Trecho da página:
Os desigrejados e a interpretação errada de Mateus 18:20
Renato Vargens - 21/08/2019 10h42
Boa parte dos evangélicos têm por hábito desenvolver doutrinas fundamentadas em versículos isolados. Ora, um principio exegético e hermenêutico é que texto fora do contexto é como mero pretexto, e pretexto é a base para o surgimento de heresias. Aliás, digo mais, estabelecer uma afirmação doutrinária ou elaborar um corpo de doutrinas fundamentados em textos isolados, fora do seu contexto é um erro grave e que por si só traz consequências funestas a igreja de Cristo. Para piorar a situação, os que agem desta forma além de “assassinar” o texto bíblico, levam àqueles que os leem ou ouvem a uma visão absolutamente equivocada do ensino das Escrituras.
Um exemplo claro disso é a interpretação que alguns desigrejados tem feito sobre Mateus 18:20 que diz: “Porque, onde estiverem dois ou três reunidos em meu nome, ali estou no meio deles.”
Segundo esses irmãos, o texto afirma que qualquer grupo de duas ou três pessoas ao se reunirem em nome de Jesus podem ser caracterizados Igreja. Mas, será que a interpretação feita por esses irmãos está certa? Será que o texto usado pelos que advogam essa premissa, pode à luz do contexto ser interpretado desta maneira? Penso que não, até porque, textos isolados, extraídos do contexto podem produzir heresias.
Bruce L. Shelley contrapondo-se a essa ideia afirma que alguns em nosso tempo tem tido uma visão da igreja distorcida pelo individualismo e que o individualismo tem contribuído com a construção do mito de que onde estiverem dois ou três reunidos em nome do Senhor, ali é a igreja.
Pois é, para os desigrejados, Mateus 18:20 é a prova inequívoca de que para constituir uma igreja basta somente duas ou três pessoas se reunirem em nome de Cristo. Só que como falei anteriormente, todo texto precisa ser lido dentro do contexto, até porque, o entendimento do contexto, é essencial para a compreensão do significado do texto.

Registros fornecidos:
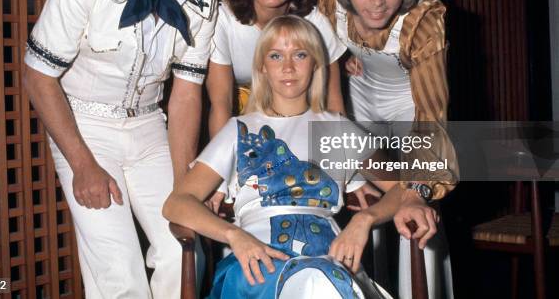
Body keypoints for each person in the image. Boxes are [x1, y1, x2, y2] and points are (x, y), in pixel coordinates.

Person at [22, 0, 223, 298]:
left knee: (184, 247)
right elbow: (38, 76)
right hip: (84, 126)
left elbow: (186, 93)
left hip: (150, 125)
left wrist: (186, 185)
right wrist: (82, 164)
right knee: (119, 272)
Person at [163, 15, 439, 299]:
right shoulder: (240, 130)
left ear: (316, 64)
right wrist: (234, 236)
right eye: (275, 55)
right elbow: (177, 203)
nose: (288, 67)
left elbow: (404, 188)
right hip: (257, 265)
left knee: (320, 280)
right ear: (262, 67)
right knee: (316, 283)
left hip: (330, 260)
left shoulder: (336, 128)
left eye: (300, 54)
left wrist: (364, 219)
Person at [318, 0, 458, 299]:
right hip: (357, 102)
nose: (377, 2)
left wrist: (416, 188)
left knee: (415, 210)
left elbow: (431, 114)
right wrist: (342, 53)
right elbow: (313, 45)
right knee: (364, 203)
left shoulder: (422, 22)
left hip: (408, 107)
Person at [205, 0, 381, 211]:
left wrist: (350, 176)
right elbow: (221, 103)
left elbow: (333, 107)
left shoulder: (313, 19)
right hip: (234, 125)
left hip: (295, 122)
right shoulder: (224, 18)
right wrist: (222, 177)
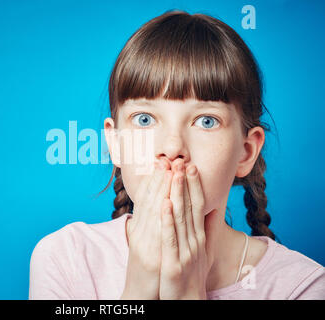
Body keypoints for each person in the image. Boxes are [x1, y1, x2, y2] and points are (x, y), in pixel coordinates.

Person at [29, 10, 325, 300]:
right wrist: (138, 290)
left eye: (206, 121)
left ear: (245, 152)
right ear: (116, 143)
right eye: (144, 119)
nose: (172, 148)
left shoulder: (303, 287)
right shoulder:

Questões de estudo:
1 – Devolva, do texto sobre Mateus 18:20, tudo o que vai desde "Bruce L. Shelley" até "é a igreja.".
2 – Retome o texto sobre Mateus 18:20 e dê continuidade a ele logo após a última frase apresentada.

Resultados por tarefa:
1 –
Bruce L. Shelley contrapondo-se a essa ideia afirma que alguns em nosso tempo tem tido uma visão da igreja distorcida pelo individualismo e que o individualismo tem contribuído com a construção do mito de que onde estiverem dois ou três reunidos em nome do Senhor, ali é a igreja.

2 –
Bruce L. Sheeley afirma que no contexto, o Senhor Jesus ensina que se o nosso irmão pecar contra nós, devemos procurá-lo em particular e tentarmos a reconciliação. Se não quiser atender, pediremos a um ou dois indivíduos que nos acompanhem para que toda palavra se estabeleça, pelo depoimento de duas ou três testemunhas. Se mesmo assim recusar-se a ouvir, Cristo diz então: Dize-o a Igreja e se recusar a ouvir também a igreja, considere-o gentio e publicano.
Por favor, preste atenção: Os dois ou três mencionados no texto não são considerados como igreja, que é identificada como um corpo maior, reunido localmente de modo que lhe possam contar o acontecido e o indivíduo desviado possa dar-lhe atenção. Augustus Nicodemus é contundente em afirmar que o texto não concede base para que dois ou três em nome do Senhor se separem da igreja resolvendo assim fazer sua própria igrejinha informal ou seguir carreira solo como cristãos.
Essa passagem particular faz uma clara distinção entre o pequeno grupo de cristãos e a igreja (local).
Vale a pena ressaltar, que segundo o contexto, o verso 20 sugere que Jesus está no meio de duas ou três testemunhas não para congregar-se, mas, para decidir a veracidade ou falsidade de declarações feitas nas tentativas de reconciliar as diferenças entre os crentes.
Isto posto, usar esse versículo de forma ISOLADA afirmando que duas ou três pessoas reunidas em nome de Cristo constitui uma igreja é um grave erro exegético.
O versículo comumente usado pelos desigrejados para justificarem suas reuniões não pode fundamentar a premissa por eles defendidos. Ademais, uma igreja local se caracteriza por outros fatores.
Jonathan Leeman, por exemplo, afirma que o que constitui uma igreja local é um grupo de cristãos que se reúnem regularmente em nome de Cristo para confirmar e supervisionar legitimamente a participação uns dos outros em Jesus Cristo e seu reino, mediante a pregação do evangelho e a prática dos sacramentos.
Leeman afirma que isso se dá mediante a pregação, da ministração do batismo e da ceia do Senhor como também a aplicação da disciplina. A questão é que os niilistas eclesiásticos odeiam toda e qualquer tipo de organização rejeitando assim tudo que possa lembrar um tipo de instituição. Para piorar a situação, preferem dar ouvidos aos conselhos distorcidos de Paulo Bravo, Frank Viola, Caio Fábio e outros, os quais não passam de reprodutores daquilo que no passado fora defendido pelos quakers, darbistas e outros.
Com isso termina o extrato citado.